Generates text from pre-tokenized input. Blocks until generation is complete.

Use get_model/1 to obtain the model for tokenization outside the server.

Options

:max_tokens - Maximum tokens to generate. Defaults to 256.
:timeout - Call timeout in ms. Defaults to 60_000.

get_model(server)

@spec get_model(GenServer.server()) :: LlamaCppEx.Model.t()

Returns the model struct for external tokenization.

The model resource is reference-counted and thread-safe for read-only operations like tokenization.

get_stats(server)

@spec get_stats(GenServer.server()) :: map()

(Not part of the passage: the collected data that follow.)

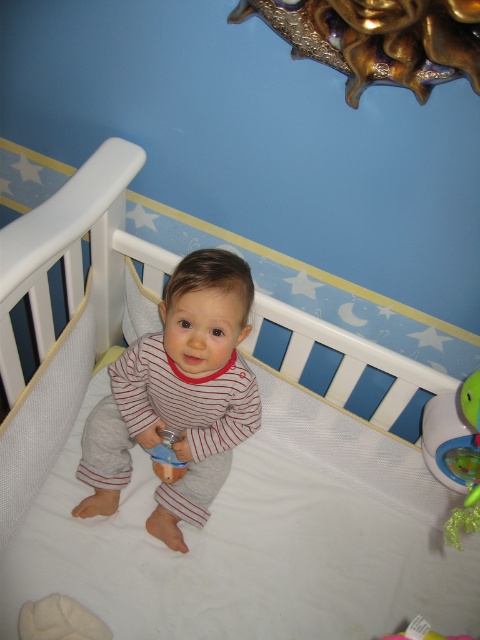
Does striped cotton baby at center have a greater height compared to blue rubber toy at center?

Yes.

Can you confirm if striped cotton baby at center is positioned above blue rubber toy at center?

Indeed, striped cotton baby at center is positioned over blue rubber toy at center.

Identify the location of striped cotton baby at center. The width and height of the screenshot is (480, 640). (179, 396).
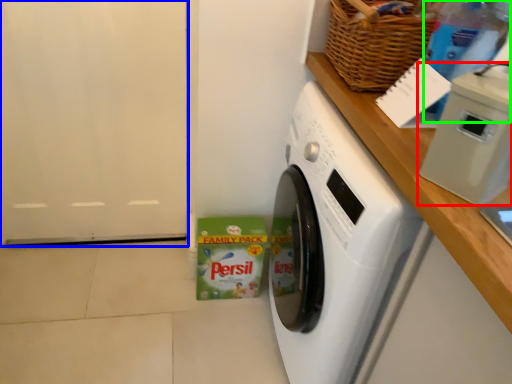
Question: Based on their relative distances, which object is nearer to appliance (highlighted by a red box)? Choose from door (highlighted by a blue box) and bottle (highlighted by a green box).

Choices:
 (A) door
 (B) bottle

Answer: (B)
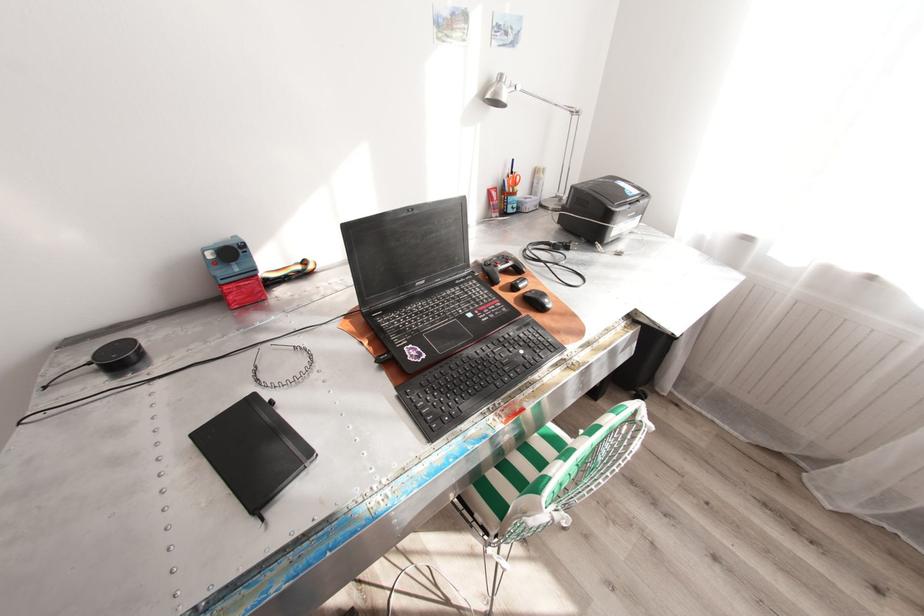
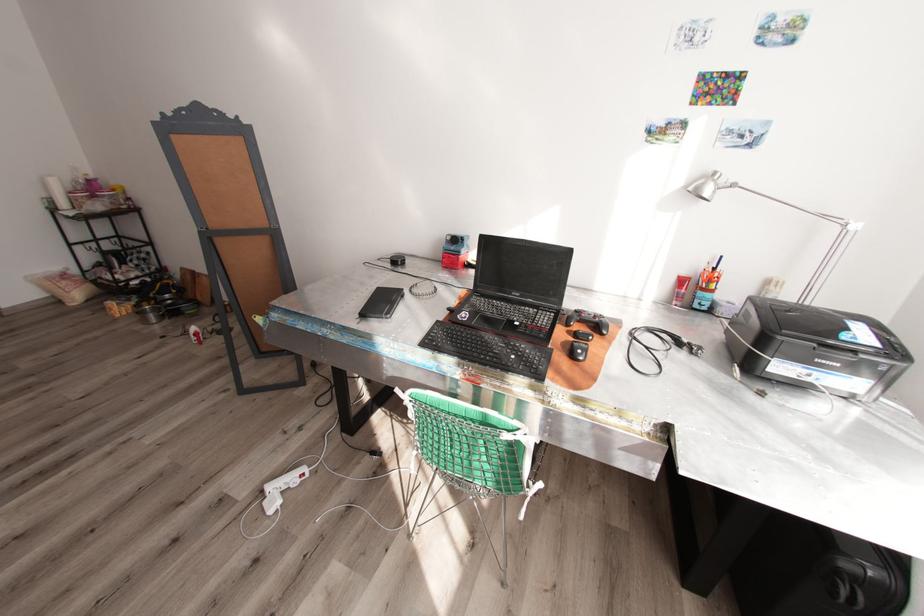
Where in the second image is the point corresponding to point 541,172 from the first image?

(772, 282)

Returns a snapshot of the server's current state.

start_link(opts)

@spec start_link(keyword()) :: GenServer.on_start()

Starts the server.

Options

:model_path (required) - Path to the GGUF model file.
:n_gpu_layers - GPU layers. Defaults to 99.
:n_ctx - Total context size (shared across slots). Defaults to 8192.
:n_parallel - Number of concurrent slots. Defaults to 4.
:n_batch - Batch size. Defaults to n_ctx.
:chunk_size - Max prefill tokens per slot per tick. Defaults to 512.
:max_queue - Max queued requests. 0 for unlimited. Defaults to 0.
:cache_prompt - Retain KV cache between requests on the same slot for prefix reuse. Defaults to false. Set to true for multi-turn chat.
:batch_strategy - Batch building strategy module. Defaults to LlamaCppEx.Server.Strategy.DecodeMaximal. See LlamaCppEx.Server.BatchStrategy.
Sampling options: :temp, :top_k, :top_p, :min_p, :seed, :penalty_repeat, :penalty_freq, :penalty_present, :grammar, :grammar_root.
GenServer options like :name.

stream(server, prompt, opts \\ [])

@spec stream(GenServer.server(), String.t(), keyword()) :: Enumerable.t()

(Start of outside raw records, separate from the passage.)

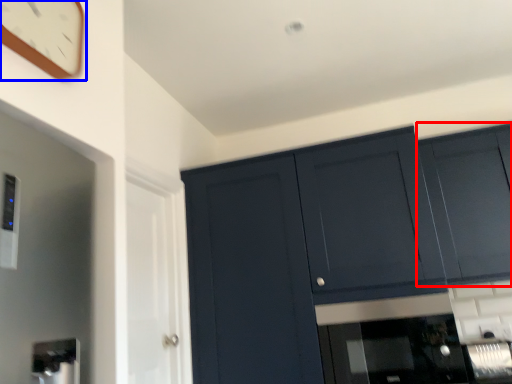
Question: Among these objects, which one is farthest to the camera, cabinetry (highlighted by a red box) or clock (highlighted by a blue box)?

Choices:
 (A) cabinetry
 (B) clock

Answer: (A)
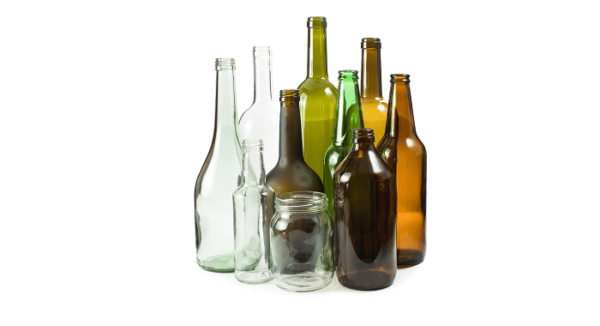
Find the location of a particular element. clear glass containers is located at coordinates (256, 97), (217, 166), (253, 226), (308, 247).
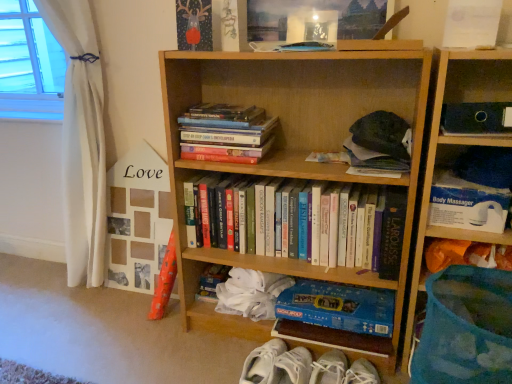
Question: From a real-world perspective, is hardcover books at center, acting as the third book starting from the top, over blue cardboard monopoly game at lower center, the fourth book when ordered from top to bottom?

Choices:
 (A) no
 (B) yes

Answer: (B)

Question: Is hardcover books at center, positioned as the 2th book in bottom-to-top order, bigger than blue cardboard monopoly game at lower center, the fourth book when ordered from top to bottom?

Choices:
 (A) yes
 (B) no

Answer: (A)

Question: Is hardcover books at center, positioned as the 2th book in bottom-to-top order, with blue cardboard monopoly game at lower center, the fourth book when ordered from top to bottom?

Choices:
 (A) yes
 (B) no

Answer: (B)

Question: From a real-world perspective, is hardcover books at center, positioned as the 2th book in bottom-to-top order, beneath blue cardboard monopoly game at lower center, the fourth book when ordered from top to bottom?

Choices:
 (A) no
 (B) yes

Answer: (A)

Question: Can you confirm if hardcover books at center, acting as the third book starting from the top, is taller than blue cardboard monopoly game at lower center, the fourth book when ordered from top to bottom?

Choices:
 (A) yes
 (B) no

Answer: (A)

Question: Considering the relative positions of hardcover books at center, positioned as the 2th book in bottom-to-top order, and blue cardboard monopoly game at lower center, the fourth book when ordered from top to bottom, in the image provided, is hardcover books at center, positioned as the 2th book in bottom-to-top order, to the right of blue cardboard monopoly game at lower center, the fourth book when ordered from top to bottom, from the viewer's perspective?

Choices:
 (A) no
 (B) yes

Answer: (A)

Question: Is blue plastic basket at right, which is the 2th bookcase in left-to-right order, further to camera compared to white fabric sneakers at lower center?

Choices:
 (A) no
 (B) yes

Answer: (A)

Question: From the image's perspective, is blue plastic basket at right, which is the 2th bookcase in left-to-right order, on top of white fabric sneakers at lower center?

Choices:
 (A) yes
 (B) no

Answer: (A)

Question: From a real-world perspective, is blue plastic basket at right, which is the 2th bookcase in left-to-right order, physically below white fabric sneakers at lower center?

Choices:
 (A) no
 (B) yes

Answer: (A)

Question: From the image's perspective, would you say blue plastic basket at right, which is the 2th bookcase in left-to-right order, is shown under white fabric sneakers at lower center?

Choices:
 (A) yes
 (B) no

Answer: (B)

Question: Could you tell me if blue plastic basket at right, the first bookcase when ordered from right to left, is facing white fabric sneakers at lower center?

Choices:
 (A) yes
 (B) no

Answer: (B)

Question: Is the depth of blue plastic basket at right, the first bookcase when ordered from right to left, less than that of white fabric sneakers at lower center?

Choices:
 (A) yes
 (B) no

Answer: (A)

Question: From the image's perspective, is white fabric sneakers at lower center over hardcover books at upper left, which is counted as the second book, starting from the top?

Choices:
 (A) no
 (B) yes

Answer: (A)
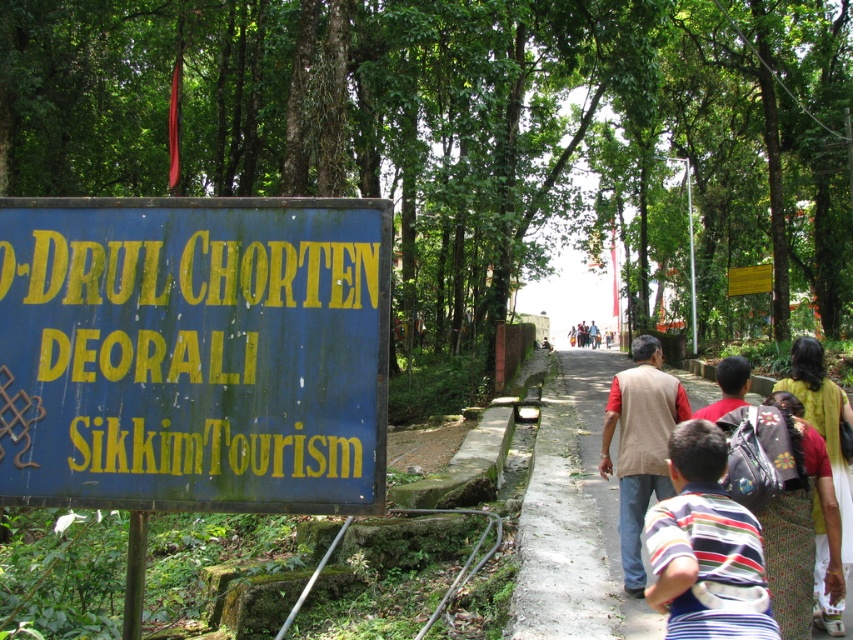
Question: Is concrete at center positioned in front of yellow cotton saree at right?

Choices:
 (A) yes
 (B) no

Answer: (B)

Question: Estimate the real-world distances between objects in this image. Which object is closer to the blue painted signboard at left?

Choices:
 (A) striped fabric shirt at lower right
 (B) light blue shirt at center
 (C) beige cotton vest at center

Answer: (A)

Question: Which of the following is the farthest from the observer?

Choices:
 (A) (711, 536)
 (B) (825, 566)
 (C) (590, 328)
 (D) (613, 481)

Answer: (C)

Question: Is striped fabric shirt at lower right positioned at the back of beige cotton vest at center?

Choices:
 (A) no
 (B) yes

Answer: (A)

Question: Which point is closer to the camera?

Choices:
 (A) (792, 368)
 (B) (96, 291)
 (C) (671, 520)
 (D) (590, 328)

Answer: (B)

Question: Observing the image, what is the correct spatial positioning of blue painted signboard at left in reference to yellow cotton saree at right?

Choices:
 (A) below
 (B) above

Answer: (B)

Returns a stream of generated text chunks.

Options

:max_tokens - Maximum tokens to generate. Defaults to 256.
:timeout - Per-token timeout. Defaults to 30_000.

stream_tokens(server, token_ids, opts \\ [])

@spec stream_tokens(GenServer.server(), [integer()], keyword()) :: Enumerable.t()

Returns a stream of generated text chunks from pre-tokenized input.

Options

:max_tokens - Maximum tokens to generate. Defaults to 256.
:timeout - Per-token timeout. Defaults to 30_000.